Extrait du document ::
####

L’énergie de l’espoir. L’outil existe donc, mais sa précarité est immense. Illustration parmi tant d’autres, depuis début mars, l’émetteur „saute” au moins une fois par jour, coupant la transmission. Le financement est aléatoire et incertain. Surtout, le contexte social est lourd à gérer. „C’est très dur de tenir car la situation des Indigènes ici est terrible, se désole Leda. Problèmes de famille, de transport, d’emploi... Souvent, l’animateur est absent, simplement parce qu’il lui était impossible de venir. Les gars vont faire leurs interviews à vélo, consacrent du temps et de l’argent à la radio...” „Mais ça en vaut vraiment la peine, coupe le jeune Anibal Guisano. On sait qu’on est très écoutés dans les communautés, et ça nous remplit de fierté.” Voilà bien ce qui fait vivre la Voz Indígena: un enthousiasme, une énergie, une soif d’apprendre et de transmettre, une joie et un espoir qui forcent l’admiration. Qui poussent le wichi Rafael Brandoni et le guaraní Alfredo Linares à récolter auprès des anciens, dans un long travail de „récupération de la mémoire”, les contes et légendes des sept peuples. Qui assoient dans le petit studio chaque samedi le très vieux Frederico Nato – dans un improbable mélange de castillán et de wichi, il raconte, chante, joue. Qui amènent enfin le paisible Luis à supplier ses jeunes auditeurs à „se former, étudier, savoir”. Et à clore chacune de ses émissions par la même sentence, toujours: „Un peuple sans mémoire est condamné à la disparition.”

####

Objectif visé :: Recopiez intégralement et sans la moindre modification l'extrait consacré à la radio la Voz Indígena.

####

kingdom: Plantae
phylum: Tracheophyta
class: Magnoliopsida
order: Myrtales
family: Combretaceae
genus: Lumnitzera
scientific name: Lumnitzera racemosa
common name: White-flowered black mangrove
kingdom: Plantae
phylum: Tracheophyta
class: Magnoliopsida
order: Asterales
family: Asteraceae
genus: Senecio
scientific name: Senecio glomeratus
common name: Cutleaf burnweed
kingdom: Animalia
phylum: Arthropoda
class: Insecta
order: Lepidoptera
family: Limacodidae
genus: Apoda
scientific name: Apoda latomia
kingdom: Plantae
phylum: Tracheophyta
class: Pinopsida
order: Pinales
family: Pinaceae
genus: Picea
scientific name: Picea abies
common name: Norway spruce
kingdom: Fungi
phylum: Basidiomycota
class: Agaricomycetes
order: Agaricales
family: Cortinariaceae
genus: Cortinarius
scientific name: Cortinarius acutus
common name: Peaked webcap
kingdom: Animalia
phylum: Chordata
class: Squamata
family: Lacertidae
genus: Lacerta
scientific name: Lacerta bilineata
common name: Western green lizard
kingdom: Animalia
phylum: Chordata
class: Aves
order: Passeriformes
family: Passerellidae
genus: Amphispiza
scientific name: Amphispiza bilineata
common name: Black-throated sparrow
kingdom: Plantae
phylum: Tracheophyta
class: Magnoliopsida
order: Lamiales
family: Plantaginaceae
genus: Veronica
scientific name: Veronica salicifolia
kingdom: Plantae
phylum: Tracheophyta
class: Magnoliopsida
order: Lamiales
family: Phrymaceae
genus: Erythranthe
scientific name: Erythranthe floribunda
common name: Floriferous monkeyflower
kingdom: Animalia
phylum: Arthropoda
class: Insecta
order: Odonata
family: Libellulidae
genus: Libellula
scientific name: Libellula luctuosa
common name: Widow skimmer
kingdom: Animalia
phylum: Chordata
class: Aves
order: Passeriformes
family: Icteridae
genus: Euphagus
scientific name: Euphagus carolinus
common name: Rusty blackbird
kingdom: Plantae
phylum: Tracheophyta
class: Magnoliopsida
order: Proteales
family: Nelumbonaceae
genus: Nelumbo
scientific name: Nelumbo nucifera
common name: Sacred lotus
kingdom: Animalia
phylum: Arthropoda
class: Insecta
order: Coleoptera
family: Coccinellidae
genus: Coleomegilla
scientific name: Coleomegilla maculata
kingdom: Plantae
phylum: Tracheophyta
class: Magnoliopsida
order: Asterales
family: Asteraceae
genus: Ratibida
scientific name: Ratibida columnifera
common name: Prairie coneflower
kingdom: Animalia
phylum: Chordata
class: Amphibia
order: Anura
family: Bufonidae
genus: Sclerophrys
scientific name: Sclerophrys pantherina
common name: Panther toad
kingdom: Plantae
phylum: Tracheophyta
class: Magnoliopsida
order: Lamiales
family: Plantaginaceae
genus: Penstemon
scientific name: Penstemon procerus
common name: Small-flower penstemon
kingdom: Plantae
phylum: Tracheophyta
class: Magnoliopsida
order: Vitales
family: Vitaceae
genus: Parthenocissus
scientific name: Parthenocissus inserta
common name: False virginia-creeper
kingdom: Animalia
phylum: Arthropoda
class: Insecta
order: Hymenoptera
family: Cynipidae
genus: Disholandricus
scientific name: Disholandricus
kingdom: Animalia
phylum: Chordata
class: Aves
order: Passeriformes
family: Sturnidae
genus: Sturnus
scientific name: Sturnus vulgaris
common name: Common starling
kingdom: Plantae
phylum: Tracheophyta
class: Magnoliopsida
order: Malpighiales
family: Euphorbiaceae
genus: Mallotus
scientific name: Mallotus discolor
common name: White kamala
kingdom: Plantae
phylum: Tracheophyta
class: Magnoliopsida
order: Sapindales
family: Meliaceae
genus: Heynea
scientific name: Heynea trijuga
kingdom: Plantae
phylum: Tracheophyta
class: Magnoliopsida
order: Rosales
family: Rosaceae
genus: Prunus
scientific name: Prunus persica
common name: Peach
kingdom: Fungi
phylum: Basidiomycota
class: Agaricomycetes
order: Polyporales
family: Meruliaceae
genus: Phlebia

####

Solution proposée ::
L’énergie de l’espoir. L’outil existe donc, mais sa précarité est immense. Illustration parmi tant d’autres, depuis début mars, l’émetteur „saute” au moins une fois par jour, coupant la transmission. Le financement est aléatoire et incertain. Surtout, le contexte social est lourd à gérer. „C’est très dur de tenir car la situation des Indigènes ici est terrible, se désole Leda. Problèmes de famille, de transport, d’emploi... Souvent, l’animateur est absent, simplement parce qu’il lui était impossible de venir. Les gars vont faire leurs interviews à vélo, consacrent du temps et de l’argent à la radio...” „Mais ça en vaut vraiment la peine, coupe le jeune Anibal Guisano. On sait qu’on est très écoutés dans les communautés, et ça nous remplit de fierté.” Voilà bien ce qui fait vivre la Voz Indígena: un enthousiasme, une énergie, une soif d’apprendre et de transmettre, une joie et un espoir qui forcent l’admiration. Qui poussent le wichi Rafael Brandoni et le guaraní Alfredo Linares à récolter auprès des anciens, dans un long travail de „récupération de la mémoire”, les contes et légendes des sept peuples. Qui assoient dans le petit studio chaque samedi le très vieux Frederico Nato – dans un improbable mélange de castillán et de wichi, il raconte, chante, joue. Qui amènent enfin le paisible Luis à supplier ses jeunes auditeurs à „se former, étudier, savoir”. Et à clore chacune de ses émissions par la même sentence, toujours: „Un peuple sans mémoire est condamné à la disparition.”